〜印象に残っている文章〜
■排除の現象学■ 赤坂 憲雄 著
第一章から抜粋の抜粋
体系の内部から見れば、さまざまな差異しか存在しない。
逆に外部からは、同一性しか存在しない。
内部からは同一性が見えないし、外からは差異が見えない。
・・・この体系の解明のためには、内部からと外部からの両方の見方の融合を
土台にしなければならない。
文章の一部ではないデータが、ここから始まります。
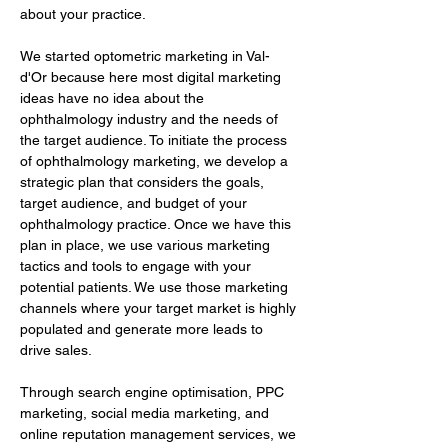
about your practice.
We started optometric marketing in Val-
d'Or because here most digital marketing 
ideas have no idea about the 
ophthalmology industry and the needs of 
the target audience. To initiate the process 
of ophthalmology marketing, we develop a 
strategic plan that considers the goals, 
target audience, and budget of your 
ophthalmology practice. Once we have this 
plan in place, we use various marketing 
tactics and tools to engage with your 
potential patients. We use those marketing 
channels where your target market is highly 
populated and generate more leads to 
drive sales.
Through search engine optimisation, PPC 
marketing, social media marketing, and 
online reputation management services, we 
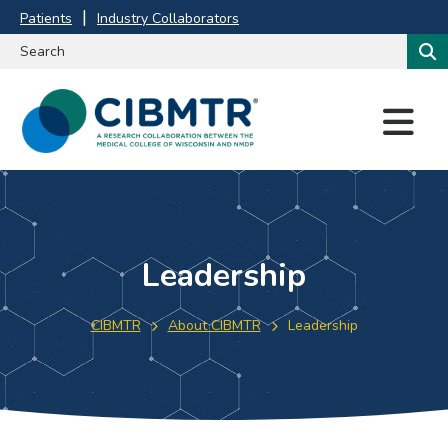
Patients
Industry Collaborators
M
E
N
U
Leadership
CIBMTR
About CIBMTR
Leadership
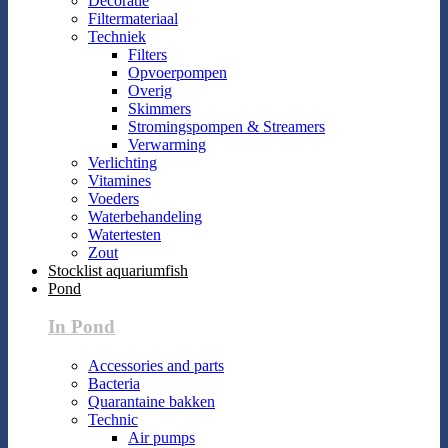
Decoratie
Filtermateriaal
Techniek
Filters
Opvoerpompen
Overig
Skimmers
Stromingspompen & Streamers
Verwarming
Verlichting
Vitamines
Voeders
Waterbehandeling
Watertesten
Zout
Stocklist aquariumfish
Pond
In Pond
Accessories and parts
Bacteria
Quarantaine bakken
Technic
Air pumps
(ジラール「暴力と聖なるもの」)
第五章から抜粋
偏見とはむしろ、異質なものに遭遇したとき、対象との差異を自己との関わりにおいて
鮮明に把握しようとつとめることなく、旧来のカテゴリーの鋳型に封じ込めようとするか、
あるいは、関係の構築自体を断念して忌避しようという心理的な硬さのゆえに他ならない。
(略)
心理的な硬さとは、あらゆる事象が孕んでいる曖昧性や多義性をそのままに引きうけ、
そこに生じる苦痛や不安に耐えていく意思の欠如した生のありようである。
このような心理的に硬い人々にあっては、自己および世界についての
明確で理路整然としたイメージに適合するもの以外は、現実として許容されず排斥されてしまう。
新しい事象や経験は、あらかじめ存在する首尾一貫した定型としての価値規範を
ゆいいつの尺度としてはかられ、吸収か排除かが決定される。
自己および世界にかんするイメージは凍結され、純粋培養的に、
カテゴリカルな図式へと身を細らせていく。